Lincosamides: Neuromuscular blockade, C.difficile colitis

Isoniazid: Hepatitis, jaundice

Clindamycin: Pseudomembranous colitis, esophagitis and esophageal ulceration, hypersensitivity

Daptomycin: Myopathy, increased creatine kinase, eosinophilic pneumonia

Carbapenems: GI upset, seizures (imipenem), adjust dose of ertapenem and meropenem in renal insufficiency

Cephalosporins: Pseudomembranous colitis, hypersensitivity reactions, leukopenia, thrombocytopenia, Coombs positive hemolytic anemia; cefotetan shows disulfiram-like effect with ethanol and elevates PT, INR and PTT

*Penicillins: Hypersensitivity reactions, rashes, anaphylaxis, urticaria, angioedema, serum sickness, exfoliative dermatitis, seizures, nephritis, pseudomembranous colitis, Coombs positive hemolytic anemia, leukopenia, thrombocytopenia, GI upset; ticarcillin causes bleeding tendency in patients with renal failure

Monobactam (aztreonam): Phlebitis, rash, elevated LFTs, adjust dose in renal failure

Quinupristin/Dalfopristin: Phlebitis, arthralgia, myalgia, hyperbilirubinemia, decrease dose in liver disease

Vancomycin: Hypersensitivity reactions (e.g., rash, fever, neutropenia), phlebitis, “red man” syndrome due to histamine release, monitor renal function

*Patients who are allergic to penicillin may show 2-10% cross reactivity to cephalosporins. Cross reactions may also rarely occur to monobactams, carbapenems and penicillamine.

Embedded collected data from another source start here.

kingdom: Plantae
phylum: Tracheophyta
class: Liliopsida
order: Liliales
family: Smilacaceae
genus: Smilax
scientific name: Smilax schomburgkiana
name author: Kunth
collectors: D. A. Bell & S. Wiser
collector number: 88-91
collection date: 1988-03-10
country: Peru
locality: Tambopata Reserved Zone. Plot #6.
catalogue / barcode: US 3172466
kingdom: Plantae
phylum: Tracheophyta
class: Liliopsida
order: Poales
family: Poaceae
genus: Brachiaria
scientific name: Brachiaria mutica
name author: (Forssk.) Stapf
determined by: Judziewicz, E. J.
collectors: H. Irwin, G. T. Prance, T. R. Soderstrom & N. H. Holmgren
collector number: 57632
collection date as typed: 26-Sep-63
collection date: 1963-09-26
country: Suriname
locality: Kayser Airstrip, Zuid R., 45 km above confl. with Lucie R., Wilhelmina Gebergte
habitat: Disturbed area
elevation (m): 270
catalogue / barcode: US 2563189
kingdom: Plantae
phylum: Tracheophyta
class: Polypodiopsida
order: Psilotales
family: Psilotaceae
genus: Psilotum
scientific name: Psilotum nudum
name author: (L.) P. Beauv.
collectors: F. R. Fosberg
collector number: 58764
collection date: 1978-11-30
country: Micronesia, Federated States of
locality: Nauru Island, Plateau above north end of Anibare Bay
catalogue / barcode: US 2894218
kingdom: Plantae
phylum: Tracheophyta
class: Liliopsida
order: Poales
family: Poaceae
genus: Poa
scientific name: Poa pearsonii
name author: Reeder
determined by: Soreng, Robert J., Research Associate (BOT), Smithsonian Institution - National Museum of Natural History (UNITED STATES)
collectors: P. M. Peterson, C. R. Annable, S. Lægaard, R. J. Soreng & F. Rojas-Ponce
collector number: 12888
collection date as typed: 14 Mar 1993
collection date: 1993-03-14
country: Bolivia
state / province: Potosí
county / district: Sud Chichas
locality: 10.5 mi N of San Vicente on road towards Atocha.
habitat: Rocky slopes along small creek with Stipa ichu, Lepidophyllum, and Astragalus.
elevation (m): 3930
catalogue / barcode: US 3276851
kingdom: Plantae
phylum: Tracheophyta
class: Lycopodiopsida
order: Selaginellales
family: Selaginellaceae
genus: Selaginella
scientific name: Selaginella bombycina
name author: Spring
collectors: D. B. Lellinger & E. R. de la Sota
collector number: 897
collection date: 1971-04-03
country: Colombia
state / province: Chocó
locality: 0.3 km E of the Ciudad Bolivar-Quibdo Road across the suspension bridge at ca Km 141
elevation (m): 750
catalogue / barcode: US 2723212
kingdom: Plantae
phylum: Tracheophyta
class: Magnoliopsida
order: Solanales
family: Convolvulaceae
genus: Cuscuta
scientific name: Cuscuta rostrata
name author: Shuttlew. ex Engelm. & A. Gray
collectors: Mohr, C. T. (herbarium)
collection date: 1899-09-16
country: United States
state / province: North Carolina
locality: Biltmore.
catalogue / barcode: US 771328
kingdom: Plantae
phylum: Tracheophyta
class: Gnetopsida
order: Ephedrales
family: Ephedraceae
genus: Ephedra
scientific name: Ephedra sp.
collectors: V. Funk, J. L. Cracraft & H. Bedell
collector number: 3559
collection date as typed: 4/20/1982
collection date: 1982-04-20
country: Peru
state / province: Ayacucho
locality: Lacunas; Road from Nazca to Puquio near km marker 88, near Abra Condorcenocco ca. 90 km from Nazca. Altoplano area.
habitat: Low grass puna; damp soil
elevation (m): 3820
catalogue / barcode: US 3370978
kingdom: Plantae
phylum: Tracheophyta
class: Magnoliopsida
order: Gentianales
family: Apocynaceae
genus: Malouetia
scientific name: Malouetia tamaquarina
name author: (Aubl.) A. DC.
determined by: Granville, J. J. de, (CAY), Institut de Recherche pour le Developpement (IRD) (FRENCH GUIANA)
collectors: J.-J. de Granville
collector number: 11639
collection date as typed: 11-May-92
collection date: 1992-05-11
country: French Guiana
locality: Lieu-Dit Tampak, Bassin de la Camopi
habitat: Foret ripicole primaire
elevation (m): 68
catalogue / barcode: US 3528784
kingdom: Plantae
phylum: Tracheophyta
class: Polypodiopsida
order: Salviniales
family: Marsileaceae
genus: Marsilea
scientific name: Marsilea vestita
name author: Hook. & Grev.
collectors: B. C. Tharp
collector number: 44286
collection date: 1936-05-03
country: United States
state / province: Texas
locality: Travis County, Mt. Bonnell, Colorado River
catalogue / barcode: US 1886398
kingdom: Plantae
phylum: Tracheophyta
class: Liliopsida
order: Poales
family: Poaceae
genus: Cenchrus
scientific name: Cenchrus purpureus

Following are the mechanisms employed by bacteria to acquire resistance to antibiotics.

1. Efflux pumps: These are proteins located in the cytoplasmic membrane that pump out antibiotics, so they fail to achieve a critical concentration within the bacterial cell. They are multidrug transporters and pump out macrolides, tetracyclines, and fluoroquinolones.

2. Modification of drug target: Mutations in bacterial genes change the target site of antibiotics, making them ineffective. Examples include:

   • Alterations in 30S and 50S ribosomes cause resistance to drugs like aminoglycosides, tetracyclines, chloramphenicol, streptogramins, macrolides, etc.
   • Changes in penicillin binding proteins cause reduced affinity of PBP to beta lactam antibiotics (e.g., E.faecium to ampicillin and S.pneumoniae to penicillin).
   • In S.aureus, the mecA gene codes for an altered PBP called PBP2a that confers resistance to beta lactams.
   • Mutations in DNA gyrase and topoisomerase IV lead to fluoroquinolone resistance.
   • Alteration of D-alanyl-D-alanine to D-alanyl-D-lactate confers resistance to vancomycin and teicoplanin in enterococci, which is coded by van A gene.

3. Inactivation of antibiotic: Bacterial enzymes that inactivate antibiotics include beta lactamases (inactivate all beta lactams like penicillins, cephalosporins, monobactams and carbapenems); aminoglycoside modifying enzymes inactivate aminoglycosides, while chloramphenicol acetyl transferases inactivate chloramphenicol.